**TRECHO CITADO**
○ ○ ○ ○ ○

REFORMA NO TRABALHO
Alemanha endurece regras para licenças médicas de trabalhadores
Chanceler Friedrich Merz proíbe atestados por telefone a partir de janeiro para conter recorde de afastamentos que impacta a economia do país.
O governo da Alemanha decidiu implementar mudanças rigorosas no sistema de licenças médicas para frear o crescente volume de afastamentos laborais. A medida foi anunciada pelo chanceler federal da Alemanha, Friedrich Merz, com o objetivo de reduzir o absenteísmo e fortalecer a produtividade da economia nacional, que enfrenta desafios competitivos globais.
A decisão, formalizada por meio de uma ofensiva governamental divulgada na semana de 04 de julho de 2026, determina que, a partir de janeiro de 2027, os trabalhadores não poderão mais solicitar atestados médicos por telefone. A consulta presencial será obrigatória desde o primeiro dia de sintomas, alterando uma prática de flexibilização adotada nos últimos anos.
A iniciativa, que integra um pacote de cortes orçamentários acordado pela coalizão composta pelos partidos União Democrata Cristã (CDU), União Social Cristã (CSU) e pelo Partido Social-Democrata (SPD), busca equilibrar a generosidade do sistema de seguridade social com a saúde financeira das empresas.

○ ○ ○ ○ ○

**ITENS EXIBIDOS**
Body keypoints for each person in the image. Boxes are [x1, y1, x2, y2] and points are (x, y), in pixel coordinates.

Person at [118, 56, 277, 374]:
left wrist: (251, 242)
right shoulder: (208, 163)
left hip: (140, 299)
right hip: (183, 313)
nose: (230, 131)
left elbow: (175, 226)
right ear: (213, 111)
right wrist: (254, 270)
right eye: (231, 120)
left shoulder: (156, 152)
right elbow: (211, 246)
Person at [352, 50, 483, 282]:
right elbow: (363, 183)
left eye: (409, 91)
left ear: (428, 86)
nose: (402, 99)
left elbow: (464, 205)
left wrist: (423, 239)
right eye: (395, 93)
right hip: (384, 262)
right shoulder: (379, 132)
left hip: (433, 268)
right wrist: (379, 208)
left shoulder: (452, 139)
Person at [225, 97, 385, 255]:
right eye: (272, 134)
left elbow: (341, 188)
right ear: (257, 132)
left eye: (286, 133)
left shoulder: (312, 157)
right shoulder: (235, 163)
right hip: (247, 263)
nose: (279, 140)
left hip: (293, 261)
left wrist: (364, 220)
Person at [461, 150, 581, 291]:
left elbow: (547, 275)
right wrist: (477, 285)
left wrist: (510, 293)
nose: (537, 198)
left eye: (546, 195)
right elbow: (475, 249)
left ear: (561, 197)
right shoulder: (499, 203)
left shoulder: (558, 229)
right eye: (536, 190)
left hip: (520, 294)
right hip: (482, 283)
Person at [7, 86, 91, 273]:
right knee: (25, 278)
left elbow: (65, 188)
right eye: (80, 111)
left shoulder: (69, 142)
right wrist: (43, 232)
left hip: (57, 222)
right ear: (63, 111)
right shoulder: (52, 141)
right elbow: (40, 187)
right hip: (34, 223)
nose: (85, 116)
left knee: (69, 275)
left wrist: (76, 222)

○ ○ ○ ○ ○

Retome a notícia sobre as novas regras de licença médica na Alemanha e continue o texto a partir da última frase apresentada.

**A RESPOSTA**
O impacto dessas reformas levanta debates sobre a dignidade do trabalhador. Enquanto líderes empresariais apoiam a medida como forma de restaurar a produtividade, defensores dos direitos laborais alertam para o risco de estigmatização de doenças legítimas, especialmente em uma força de trabalho envelhecida que tem demonstrado maior cautela com a saúde pós-pandemia.
Dados do IGES Institut, sediado em Berlim, apontam que a média de afastamento chegou a 19,5 dias úteis por ano, um salto em relação aos 13 dias registrados em 2018. Especialistas sugerem, porém, que parte desse aumento reflete a digitalização dos processos, que tornou a contabilização de ausências curtas mais transparente e eficiente do que no passado.